=== ENTRIES SUPPLIED ===

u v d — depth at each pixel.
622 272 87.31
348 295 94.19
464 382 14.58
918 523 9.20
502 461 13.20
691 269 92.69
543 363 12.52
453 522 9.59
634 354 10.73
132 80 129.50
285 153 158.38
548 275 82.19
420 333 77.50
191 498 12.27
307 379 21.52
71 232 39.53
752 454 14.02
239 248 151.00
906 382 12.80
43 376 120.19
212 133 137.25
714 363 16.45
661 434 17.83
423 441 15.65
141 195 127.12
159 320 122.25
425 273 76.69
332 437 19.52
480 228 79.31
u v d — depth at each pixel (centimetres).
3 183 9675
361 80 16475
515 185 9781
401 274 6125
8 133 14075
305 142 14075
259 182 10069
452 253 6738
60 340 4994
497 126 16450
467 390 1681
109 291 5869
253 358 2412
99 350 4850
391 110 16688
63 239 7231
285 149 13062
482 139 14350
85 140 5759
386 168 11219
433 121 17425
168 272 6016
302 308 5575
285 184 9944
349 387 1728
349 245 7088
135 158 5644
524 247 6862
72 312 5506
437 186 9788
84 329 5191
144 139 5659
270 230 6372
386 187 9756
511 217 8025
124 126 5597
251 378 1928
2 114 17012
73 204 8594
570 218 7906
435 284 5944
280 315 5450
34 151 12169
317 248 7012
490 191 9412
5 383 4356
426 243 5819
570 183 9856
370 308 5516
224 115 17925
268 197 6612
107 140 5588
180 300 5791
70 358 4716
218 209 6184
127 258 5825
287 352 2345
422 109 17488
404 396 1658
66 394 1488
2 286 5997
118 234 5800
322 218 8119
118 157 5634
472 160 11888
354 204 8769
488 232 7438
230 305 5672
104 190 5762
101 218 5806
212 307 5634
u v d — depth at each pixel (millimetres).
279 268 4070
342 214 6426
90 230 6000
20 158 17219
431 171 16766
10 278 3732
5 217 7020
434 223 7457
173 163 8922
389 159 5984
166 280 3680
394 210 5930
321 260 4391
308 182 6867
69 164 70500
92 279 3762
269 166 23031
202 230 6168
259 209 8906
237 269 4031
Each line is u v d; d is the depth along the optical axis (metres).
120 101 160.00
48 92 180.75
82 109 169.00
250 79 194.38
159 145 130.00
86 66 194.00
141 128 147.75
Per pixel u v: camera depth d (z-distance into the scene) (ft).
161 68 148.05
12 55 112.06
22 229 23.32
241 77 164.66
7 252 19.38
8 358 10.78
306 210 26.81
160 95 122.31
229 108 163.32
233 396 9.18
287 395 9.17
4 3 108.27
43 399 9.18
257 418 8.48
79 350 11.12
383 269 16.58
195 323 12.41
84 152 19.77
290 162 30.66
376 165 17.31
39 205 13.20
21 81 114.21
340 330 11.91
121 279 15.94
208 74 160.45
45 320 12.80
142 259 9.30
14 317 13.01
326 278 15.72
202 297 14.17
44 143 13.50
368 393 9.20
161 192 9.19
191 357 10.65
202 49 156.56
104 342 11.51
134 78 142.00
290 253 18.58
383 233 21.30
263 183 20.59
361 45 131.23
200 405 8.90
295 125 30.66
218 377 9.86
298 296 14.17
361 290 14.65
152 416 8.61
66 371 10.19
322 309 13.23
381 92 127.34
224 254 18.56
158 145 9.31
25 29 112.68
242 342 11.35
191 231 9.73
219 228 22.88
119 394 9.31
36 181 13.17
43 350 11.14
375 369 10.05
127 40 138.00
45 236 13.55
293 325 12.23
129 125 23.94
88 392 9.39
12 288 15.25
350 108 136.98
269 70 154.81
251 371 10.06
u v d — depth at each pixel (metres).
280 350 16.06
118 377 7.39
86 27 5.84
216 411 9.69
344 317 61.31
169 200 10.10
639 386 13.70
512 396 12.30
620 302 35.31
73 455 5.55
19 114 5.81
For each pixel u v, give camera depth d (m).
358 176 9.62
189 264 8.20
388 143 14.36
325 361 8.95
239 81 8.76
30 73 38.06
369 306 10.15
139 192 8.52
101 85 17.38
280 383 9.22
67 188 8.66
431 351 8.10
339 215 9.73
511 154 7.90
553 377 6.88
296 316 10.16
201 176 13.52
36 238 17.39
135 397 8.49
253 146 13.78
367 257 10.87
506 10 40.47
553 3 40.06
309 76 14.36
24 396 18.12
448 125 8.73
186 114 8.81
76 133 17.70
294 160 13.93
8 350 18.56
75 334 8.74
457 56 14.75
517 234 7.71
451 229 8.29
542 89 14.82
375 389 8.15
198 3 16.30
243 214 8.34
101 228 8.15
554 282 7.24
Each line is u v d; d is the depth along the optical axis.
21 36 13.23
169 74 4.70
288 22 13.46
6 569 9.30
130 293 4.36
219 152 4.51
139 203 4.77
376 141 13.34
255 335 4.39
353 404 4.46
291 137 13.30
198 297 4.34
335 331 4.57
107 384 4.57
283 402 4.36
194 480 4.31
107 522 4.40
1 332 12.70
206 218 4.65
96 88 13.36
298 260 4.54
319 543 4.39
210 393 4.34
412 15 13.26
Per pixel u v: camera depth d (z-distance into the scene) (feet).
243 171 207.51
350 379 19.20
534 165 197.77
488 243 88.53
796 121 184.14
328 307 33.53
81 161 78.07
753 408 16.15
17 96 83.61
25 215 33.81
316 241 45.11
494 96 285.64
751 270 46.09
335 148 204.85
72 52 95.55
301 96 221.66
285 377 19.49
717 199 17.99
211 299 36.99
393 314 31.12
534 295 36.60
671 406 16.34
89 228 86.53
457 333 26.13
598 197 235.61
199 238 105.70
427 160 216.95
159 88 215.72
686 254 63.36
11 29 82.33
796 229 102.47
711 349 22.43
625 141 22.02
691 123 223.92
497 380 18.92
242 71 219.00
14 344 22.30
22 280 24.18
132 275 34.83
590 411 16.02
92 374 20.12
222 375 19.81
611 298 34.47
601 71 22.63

===

| PROBLEM DETAILS |
Copy all lines above containing the string "axis".

| EXERCISE RESULT |
Each line is u v d; d is the depth along the optical axis (metres).
Each line is u v d; d is the depth along the optical axis.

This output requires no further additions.